▼

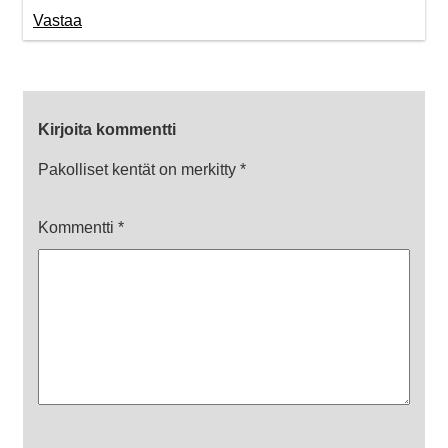
Vastaa
Kirjoita kommentti
Pakolliset kentät on merkitty
*
Kommentti
*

▲

When you repeat the data, keep it exact and drop every picture.

Vastaa
Kirjoita kommentti
Pakolliset kentät on merkitty
*
Kommentti
*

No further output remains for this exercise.